It's not practical to combine custard ingredients ahead of time and refrigerate them because most custard recipes require hot milk and immediate cooking. But you can cook custards and chill them until you need them. Custards can be grouped into three basic categories: egg-thickened custards, starch-thickened custards and gelatin-thickened custards. How you prep and cook them varies depending on the type of custard.
Custards: A Primer
Most custards, such as pudding, pastry cream, creme brulee or creme anglaise sauce should be cooked ahead of time and chilled for at least two or three hours before serving them. This chilling time improves the flavor and thickens the custard. You can cover and refrigerate most custards for up to two days before using it in a dessert. Custards contain perishable ingredients, such as eggs and milk, and should be refrigerated within two hours of making them at 40 degrees Fahrenheit. Use them within two days and throw any leftovers. Stir chilled custards, rather than whisking them, which can cause them to break down.
A Good Egg
Egg-thickened custards, such as creme brulee, creme anglaise and a basic ice cream custard, are the most delicate. They thicken at temperatures between 160 and 180 F and should be cooked over a double boiler or in a water bath in the oven. If you overcook them, they may curdle or become grainy or watery. To prevent this problem, use a thermometer and don't cook them beyond 180 F. Stir custards made on the stovetop constantly. Pour custards through a sieve to strain out any bits of egg. Allow the custard to cool before you refrigerate it and seal it tightly with plastic wrap, allowing the wrap to sit directly on the custard so a skin doesn't form.
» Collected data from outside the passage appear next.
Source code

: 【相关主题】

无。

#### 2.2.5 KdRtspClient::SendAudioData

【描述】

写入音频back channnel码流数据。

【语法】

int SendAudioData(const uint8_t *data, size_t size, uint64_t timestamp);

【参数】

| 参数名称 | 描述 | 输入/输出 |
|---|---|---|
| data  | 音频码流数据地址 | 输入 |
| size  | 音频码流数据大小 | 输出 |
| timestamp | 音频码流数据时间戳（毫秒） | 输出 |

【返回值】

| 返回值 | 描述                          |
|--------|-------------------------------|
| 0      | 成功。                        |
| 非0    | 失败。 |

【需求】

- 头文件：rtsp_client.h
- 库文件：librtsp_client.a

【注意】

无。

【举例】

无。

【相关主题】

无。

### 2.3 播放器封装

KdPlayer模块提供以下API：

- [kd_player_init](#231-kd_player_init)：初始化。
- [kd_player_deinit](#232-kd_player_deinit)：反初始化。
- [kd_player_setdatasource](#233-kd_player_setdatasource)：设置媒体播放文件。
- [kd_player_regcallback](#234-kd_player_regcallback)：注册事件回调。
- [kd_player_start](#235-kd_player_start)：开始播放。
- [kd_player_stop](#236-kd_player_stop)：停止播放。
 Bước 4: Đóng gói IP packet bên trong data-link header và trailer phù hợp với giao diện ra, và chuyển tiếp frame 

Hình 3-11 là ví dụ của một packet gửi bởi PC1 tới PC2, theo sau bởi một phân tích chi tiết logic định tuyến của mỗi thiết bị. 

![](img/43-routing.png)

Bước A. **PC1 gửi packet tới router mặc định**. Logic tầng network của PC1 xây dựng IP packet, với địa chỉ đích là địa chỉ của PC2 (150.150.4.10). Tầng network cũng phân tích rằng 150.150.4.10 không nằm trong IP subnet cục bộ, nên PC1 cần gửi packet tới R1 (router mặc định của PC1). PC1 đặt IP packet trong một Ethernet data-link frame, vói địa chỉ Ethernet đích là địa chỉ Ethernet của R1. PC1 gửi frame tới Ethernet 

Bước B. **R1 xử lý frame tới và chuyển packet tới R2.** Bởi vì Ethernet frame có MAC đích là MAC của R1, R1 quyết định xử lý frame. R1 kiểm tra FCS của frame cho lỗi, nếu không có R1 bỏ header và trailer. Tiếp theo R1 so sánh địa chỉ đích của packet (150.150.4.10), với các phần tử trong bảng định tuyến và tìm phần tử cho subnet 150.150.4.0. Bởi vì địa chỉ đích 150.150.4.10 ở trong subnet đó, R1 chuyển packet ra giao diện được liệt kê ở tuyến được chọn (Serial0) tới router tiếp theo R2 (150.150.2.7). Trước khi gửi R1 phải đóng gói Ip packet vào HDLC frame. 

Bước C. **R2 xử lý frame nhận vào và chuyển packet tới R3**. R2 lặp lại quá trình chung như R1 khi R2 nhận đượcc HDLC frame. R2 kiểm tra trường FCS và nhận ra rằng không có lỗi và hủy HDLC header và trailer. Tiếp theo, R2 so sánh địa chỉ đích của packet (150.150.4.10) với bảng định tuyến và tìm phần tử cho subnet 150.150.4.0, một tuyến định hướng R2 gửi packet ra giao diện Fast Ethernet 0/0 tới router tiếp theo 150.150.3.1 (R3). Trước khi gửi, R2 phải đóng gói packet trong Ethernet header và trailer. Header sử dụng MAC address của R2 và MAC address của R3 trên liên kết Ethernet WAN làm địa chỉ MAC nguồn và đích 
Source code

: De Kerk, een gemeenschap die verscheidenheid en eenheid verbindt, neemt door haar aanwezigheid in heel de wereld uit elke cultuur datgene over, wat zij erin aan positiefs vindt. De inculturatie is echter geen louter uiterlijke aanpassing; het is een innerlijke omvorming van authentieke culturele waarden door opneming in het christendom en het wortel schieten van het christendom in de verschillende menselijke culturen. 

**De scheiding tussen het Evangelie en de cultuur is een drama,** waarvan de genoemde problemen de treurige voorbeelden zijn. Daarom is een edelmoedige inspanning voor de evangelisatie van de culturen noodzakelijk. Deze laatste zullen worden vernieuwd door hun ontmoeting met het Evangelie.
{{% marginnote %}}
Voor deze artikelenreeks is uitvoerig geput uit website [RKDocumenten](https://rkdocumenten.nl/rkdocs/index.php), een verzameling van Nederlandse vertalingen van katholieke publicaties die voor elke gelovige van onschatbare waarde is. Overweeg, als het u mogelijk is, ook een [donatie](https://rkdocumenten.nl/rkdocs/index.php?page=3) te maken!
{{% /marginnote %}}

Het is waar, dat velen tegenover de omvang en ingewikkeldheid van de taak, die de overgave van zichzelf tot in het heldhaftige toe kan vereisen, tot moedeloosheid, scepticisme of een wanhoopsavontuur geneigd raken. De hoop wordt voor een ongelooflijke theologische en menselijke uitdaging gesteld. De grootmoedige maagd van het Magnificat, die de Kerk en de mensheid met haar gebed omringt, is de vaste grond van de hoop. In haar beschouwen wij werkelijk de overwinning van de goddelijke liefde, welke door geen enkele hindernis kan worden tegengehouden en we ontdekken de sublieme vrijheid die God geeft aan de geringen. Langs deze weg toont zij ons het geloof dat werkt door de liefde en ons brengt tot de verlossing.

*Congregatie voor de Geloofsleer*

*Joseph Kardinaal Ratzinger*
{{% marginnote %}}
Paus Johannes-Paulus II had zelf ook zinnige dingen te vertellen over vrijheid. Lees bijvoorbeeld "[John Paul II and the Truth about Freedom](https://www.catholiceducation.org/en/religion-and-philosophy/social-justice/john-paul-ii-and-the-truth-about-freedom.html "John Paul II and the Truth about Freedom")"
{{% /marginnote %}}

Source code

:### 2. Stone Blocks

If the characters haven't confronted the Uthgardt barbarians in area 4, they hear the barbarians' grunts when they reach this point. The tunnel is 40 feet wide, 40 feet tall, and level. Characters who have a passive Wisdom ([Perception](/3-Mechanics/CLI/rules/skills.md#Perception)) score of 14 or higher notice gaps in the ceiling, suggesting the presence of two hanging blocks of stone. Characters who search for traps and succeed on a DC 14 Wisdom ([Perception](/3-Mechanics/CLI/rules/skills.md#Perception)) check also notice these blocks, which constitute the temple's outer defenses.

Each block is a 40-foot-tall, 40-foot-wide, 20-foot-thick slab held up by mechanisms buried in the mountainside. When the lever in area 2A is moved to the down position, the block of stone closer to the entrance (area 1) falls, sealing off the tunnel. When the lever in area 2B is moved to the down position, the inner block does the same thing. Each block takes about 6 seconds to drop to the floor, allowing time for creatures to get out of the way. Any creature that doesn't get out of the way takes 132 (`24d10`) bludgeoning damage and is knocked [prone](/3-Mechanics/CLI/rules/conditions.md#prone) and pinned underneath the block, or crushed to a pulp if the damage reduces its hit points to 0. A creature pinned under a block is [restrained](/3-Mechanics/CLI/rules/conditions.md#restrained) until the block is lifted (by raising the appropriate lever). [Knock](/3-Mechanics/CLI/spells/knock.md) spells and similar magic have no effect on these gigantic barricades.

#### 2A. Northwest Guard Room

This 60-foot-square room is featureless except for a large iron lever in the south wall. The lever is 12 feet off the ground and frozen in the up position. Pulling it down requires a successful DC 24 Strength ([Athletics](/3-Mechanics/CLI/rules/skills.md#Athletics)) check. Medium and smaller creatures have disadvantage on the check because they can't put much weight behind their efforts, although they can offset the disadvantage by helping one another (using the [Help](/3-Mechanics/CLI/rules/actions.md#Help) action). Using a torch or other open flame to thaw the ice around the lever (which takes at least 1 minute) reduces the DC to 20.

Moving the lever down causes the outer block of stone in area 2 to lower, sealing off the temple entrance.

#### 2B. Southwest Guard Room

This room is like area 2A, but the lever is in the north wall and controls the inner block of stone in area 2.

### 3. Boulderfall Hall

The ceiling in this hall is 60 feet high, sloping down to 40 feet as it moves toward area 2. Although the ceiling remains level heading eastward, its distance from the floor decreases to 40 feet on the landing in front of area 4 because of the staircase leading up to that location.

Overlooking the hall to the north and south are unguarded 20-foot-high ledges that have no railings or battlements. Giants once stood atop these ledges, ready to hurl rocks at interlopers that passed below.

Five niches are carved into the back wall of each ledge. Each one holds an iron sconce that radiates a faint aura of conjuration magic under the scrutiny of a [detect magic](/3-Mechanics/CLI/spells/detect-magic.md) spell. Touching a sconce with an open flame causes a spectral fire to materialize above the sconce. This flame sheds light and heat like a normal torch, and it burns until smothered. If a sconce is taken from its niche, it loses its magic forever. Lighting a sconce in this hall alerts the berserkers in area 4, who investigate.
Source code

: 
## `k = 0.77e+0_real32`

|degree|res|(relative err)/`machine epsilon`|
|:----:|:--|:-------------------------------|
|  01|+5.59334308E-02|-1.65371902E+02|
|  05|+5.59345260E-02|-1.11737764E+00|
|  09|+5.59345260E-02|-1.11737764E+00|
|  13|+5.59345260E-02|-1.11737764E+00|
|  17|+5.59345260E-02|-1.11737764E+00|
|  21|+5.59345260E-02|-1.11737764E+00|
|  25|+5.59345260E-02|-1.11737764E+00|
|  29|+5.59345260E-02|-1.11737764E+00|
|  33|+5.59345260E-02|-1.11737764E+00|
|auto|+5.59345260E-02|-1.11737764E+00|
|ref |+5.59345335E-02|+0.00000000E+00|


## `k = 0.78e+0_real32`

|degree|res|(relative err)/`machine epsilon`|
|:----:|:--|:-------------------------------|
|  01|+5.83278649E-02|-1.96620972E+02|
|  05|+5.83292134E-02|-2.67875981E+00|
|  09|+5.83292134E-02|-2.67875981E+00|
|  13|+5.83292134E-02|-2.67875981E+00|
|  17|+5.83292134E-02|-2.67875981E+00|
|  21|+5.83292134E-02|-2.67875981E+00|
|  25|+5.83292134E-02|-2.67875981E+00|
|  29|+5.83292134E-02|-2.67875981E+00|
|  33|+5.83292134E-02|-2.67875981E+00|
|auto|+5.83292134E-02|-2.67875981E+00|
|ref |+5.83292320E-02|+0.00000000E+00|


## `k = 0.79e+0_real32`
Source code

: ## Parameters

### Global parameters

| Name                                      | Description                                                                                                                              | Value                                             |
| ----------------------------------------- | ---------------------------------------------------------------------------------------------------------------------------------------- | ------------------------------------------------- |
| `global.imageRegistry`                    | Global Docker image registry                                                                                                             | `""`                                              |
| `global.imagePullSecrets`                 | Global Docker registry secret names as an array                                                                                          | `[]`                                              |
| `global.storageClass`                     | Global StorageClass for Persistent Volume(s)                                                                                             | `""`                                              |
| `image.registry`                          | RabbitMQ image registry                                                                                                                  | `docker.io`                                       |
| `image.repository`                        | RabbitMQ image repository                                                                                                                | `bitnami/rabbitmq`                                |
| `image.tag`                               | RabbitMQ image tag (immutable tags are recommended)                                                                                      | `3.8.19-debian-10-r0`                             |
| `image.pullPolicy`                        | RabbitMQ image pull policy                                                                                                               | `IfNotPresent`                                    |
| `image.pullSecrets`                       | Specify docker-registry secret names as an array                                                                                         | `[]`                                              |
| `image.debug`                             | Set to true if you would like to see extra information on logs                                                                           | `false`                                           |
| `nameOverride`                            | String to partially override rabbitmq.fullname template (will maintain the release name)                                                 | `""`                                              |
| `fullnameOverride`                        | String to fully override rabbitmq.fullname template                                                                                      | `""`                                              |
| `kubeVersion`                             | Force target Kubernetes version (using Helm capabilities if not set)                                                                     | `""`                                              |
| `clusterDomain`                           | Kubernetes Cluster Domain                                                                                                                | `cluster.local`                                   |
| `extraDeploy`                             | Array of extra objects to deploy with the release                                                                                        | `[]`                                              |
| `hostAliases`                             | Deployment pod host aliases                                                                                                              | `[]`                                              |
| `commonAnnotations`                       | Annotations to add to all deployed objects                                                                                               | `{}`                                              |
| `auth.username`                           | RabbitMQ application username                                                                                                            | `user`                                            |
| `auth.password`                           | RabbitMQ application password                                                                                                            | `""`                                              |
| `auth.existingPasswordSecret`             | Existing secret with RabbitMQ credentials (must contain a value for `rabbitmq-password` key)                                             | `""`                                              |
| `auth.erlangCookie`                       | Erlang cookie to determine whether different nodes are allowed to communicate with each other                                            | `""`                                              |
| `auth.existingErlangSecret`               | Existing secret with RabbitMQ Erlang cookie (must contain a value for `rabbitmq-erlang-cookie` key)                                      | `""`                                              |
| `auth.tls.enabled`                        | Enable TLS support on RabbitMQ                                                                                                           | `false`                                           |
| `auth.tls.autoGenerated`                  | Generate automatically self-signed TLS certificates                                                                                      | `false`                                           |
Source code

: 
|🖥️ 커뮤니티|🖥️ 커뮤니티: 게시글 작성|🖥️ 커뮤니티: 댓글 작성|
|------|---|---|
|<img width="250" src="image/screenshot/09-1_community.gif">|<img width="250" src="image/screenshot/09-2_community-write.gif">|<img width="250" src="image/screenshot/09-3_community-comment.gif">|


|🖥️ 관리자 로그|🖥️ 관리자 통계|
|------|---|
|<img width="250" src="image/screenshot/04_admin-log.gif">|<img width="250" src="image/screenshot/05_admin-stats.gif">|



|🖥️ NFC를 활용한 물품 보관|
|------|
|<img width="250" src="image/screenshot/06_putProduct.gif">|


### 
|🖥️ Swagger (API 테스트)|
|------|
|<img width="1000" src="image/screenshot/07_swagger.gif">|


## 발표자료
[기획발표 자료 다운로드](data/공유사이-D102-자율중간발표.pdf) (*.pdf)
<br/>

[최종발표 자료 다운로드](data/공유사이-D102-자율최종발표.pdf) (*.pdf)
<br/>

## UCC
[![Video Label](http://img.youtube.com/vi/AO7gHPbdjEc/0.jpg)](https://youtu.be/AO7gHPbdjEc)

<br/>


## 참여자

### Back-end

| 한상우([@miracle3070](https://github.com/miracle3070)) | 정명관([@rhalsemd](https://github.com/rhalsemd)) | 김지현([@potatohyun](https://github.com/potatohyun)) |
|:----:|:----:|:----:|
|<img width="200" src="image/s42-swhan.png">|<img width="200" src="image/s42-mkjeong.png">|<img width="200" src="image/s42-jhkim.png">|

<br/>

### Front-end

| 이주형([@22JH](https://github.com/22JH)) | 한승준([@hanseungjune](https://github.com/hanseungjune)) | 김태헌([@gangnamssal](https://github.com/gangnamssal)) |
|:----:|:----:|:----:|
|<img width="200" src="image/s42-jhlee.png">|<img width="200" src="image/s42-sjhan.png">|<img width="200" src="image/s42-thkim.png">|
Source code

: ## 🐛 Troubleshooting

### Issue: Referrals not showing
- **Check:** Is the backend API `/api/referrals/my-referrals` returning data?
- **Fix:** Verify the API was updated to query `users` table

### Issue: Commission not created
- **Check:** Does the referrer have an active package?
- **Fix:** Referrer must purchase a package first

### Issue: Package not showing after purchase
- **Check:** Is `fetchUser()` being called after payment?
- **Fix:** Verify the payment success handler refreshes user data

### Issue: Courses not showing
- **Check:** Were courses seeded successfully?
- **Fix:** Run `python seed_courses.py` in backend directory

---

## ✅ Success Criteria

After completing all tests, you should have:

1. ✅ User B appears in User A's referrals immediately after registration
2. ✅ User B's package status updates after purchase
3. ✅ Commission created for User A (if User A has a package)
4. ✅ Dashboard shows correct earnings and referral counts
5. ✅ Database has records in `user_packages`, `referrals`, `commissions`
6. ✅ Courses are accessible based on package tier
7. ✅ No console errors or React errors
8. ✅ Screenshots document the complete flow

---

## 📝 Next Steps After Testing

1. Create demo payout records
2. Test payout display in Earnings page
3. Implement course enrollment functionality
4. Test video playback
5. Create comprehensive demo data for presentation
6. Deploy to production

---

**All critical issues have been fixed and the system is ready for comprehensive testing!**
Starch-based custards, such as pudding and pie filling, get their thickness from cornstarch, flour or tapioca, and sometimes also eggs. You can prep these custards ahead of time, but pay extra attention during the cooking process, especially if you use cornstarch. Eggs contain alpha-amylase, an enzyme that dissolves starch. You must simmer custards containing cornstarch for a minute or two, stirring constantly, to destroy this enzyme. Otherwise, the thickener breaks down during storage, leaving a watery mess. Allow the custard to cool, cover it with plastic wrap and refrigerate it for up to two days. To fix a watery starch-based custard, reheat it and allow it to boil for a minute, or until the custard thickens.
Gelatin is the muscle in the custard world. Its thickening power is strong enough to create firm desserts, such as Bavarian cream or chiffon pie, that can be sliced. In almost every instance, you should prepare and chill these desserts at least a few hours before serving, and up to two days ahead of time. For best results, soften or "bloom" the gelatin in cold water or juice before dissolving it in warm water. Let the gelatin cool and thicken before you beat in egg whites or whipping cream for the most volume. If you're making a pie, bake the pie crust until it's crisp before you add the gelatin custard to prevent sogginess.